What you should do ::
Among the entries below, find the lines with "pchangeinOpenInterest" and copy them.

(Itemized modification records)
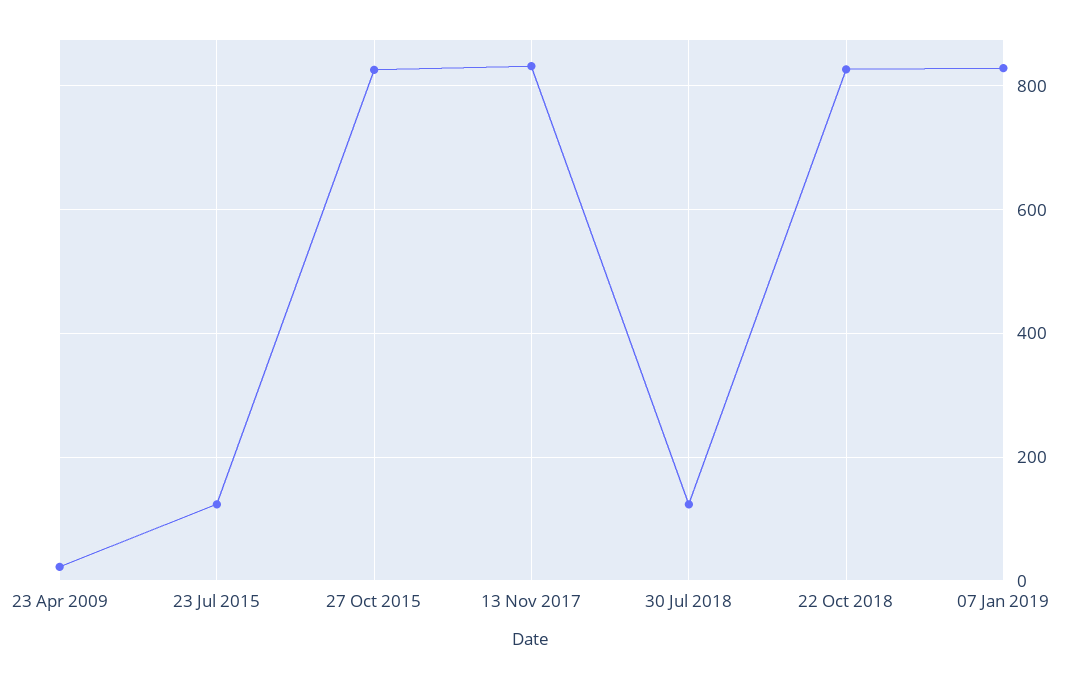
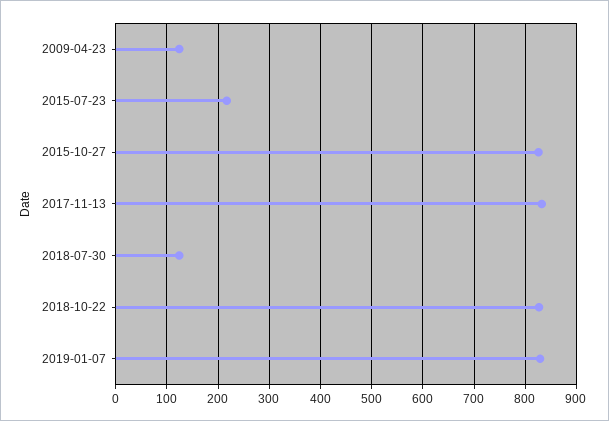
23 Apr 2009: 20 -> 120
23 Jul 2015: 120 -> 220

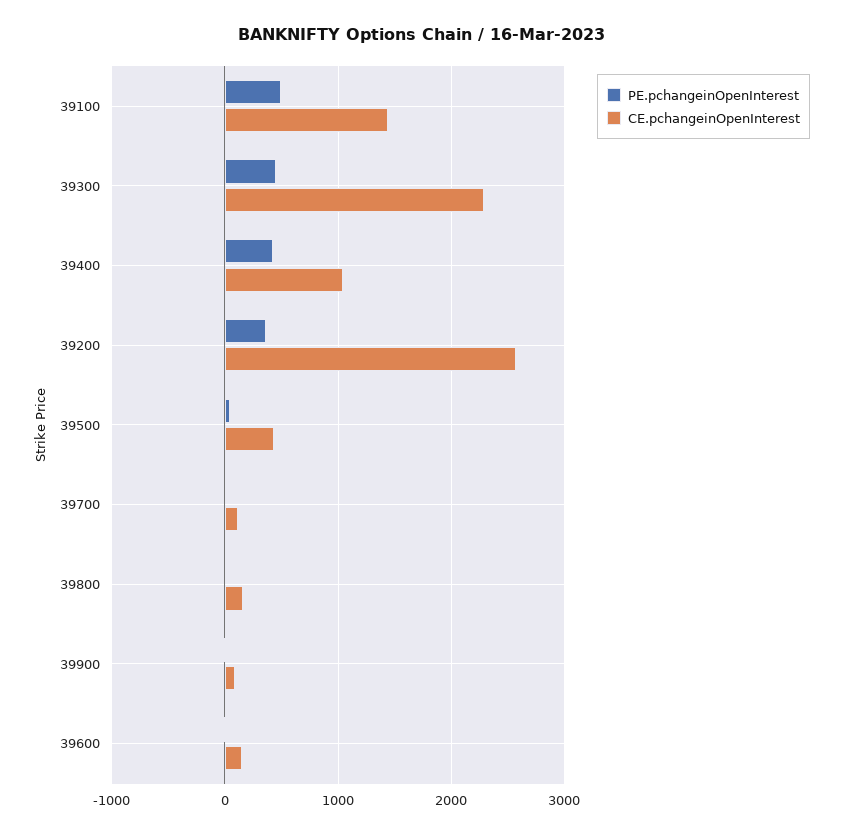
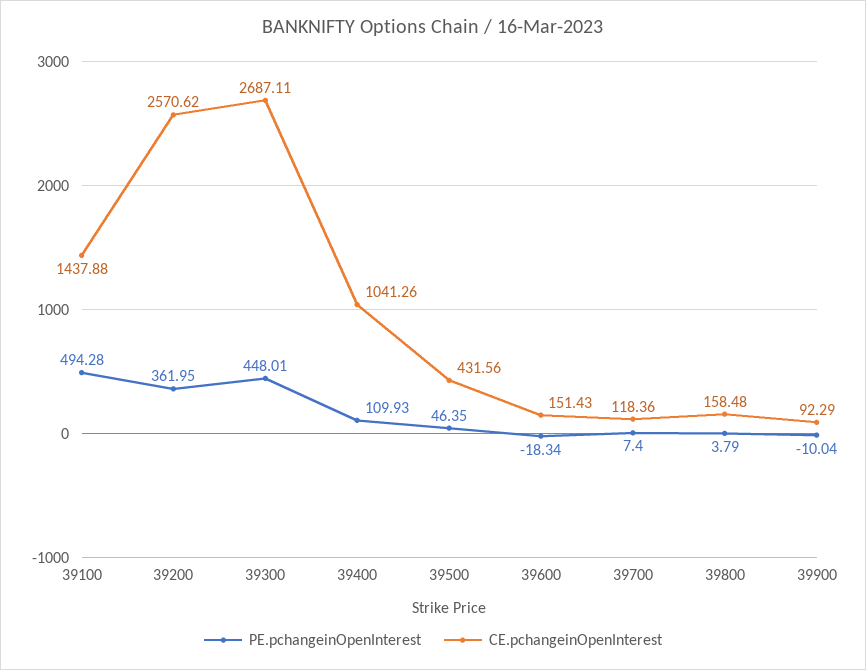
CE.pchangeinOpenInterest, 39300: 2300 -> 2687.11
PE.pchangeinOpenInterest, 39400: 400 -> 109.93

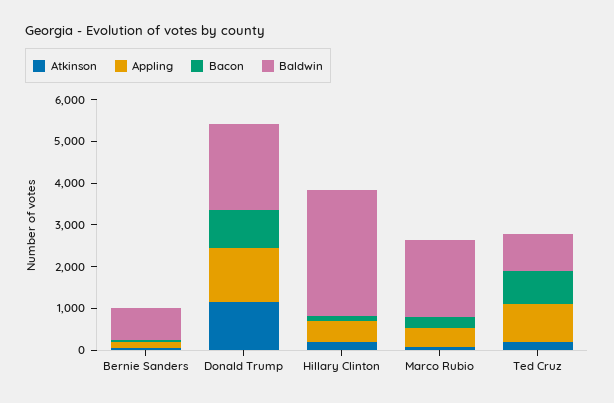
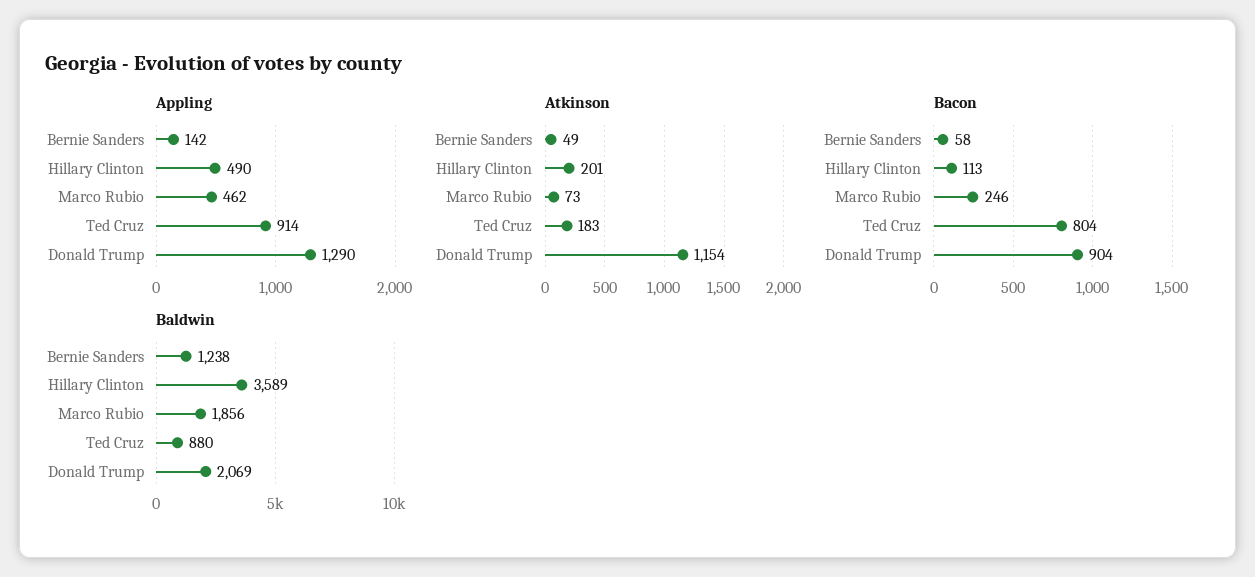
Baldwin, Bernie Sanders: 800 -> 1238
Baldwin, Hillary Clinton: 3000 -> 3589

The answer ::
CE.pchangeinOpenInterest, 39300: 2300 -> 2687.11
PE.pchangeinOpenInterest, 39400: 400 -> 109.93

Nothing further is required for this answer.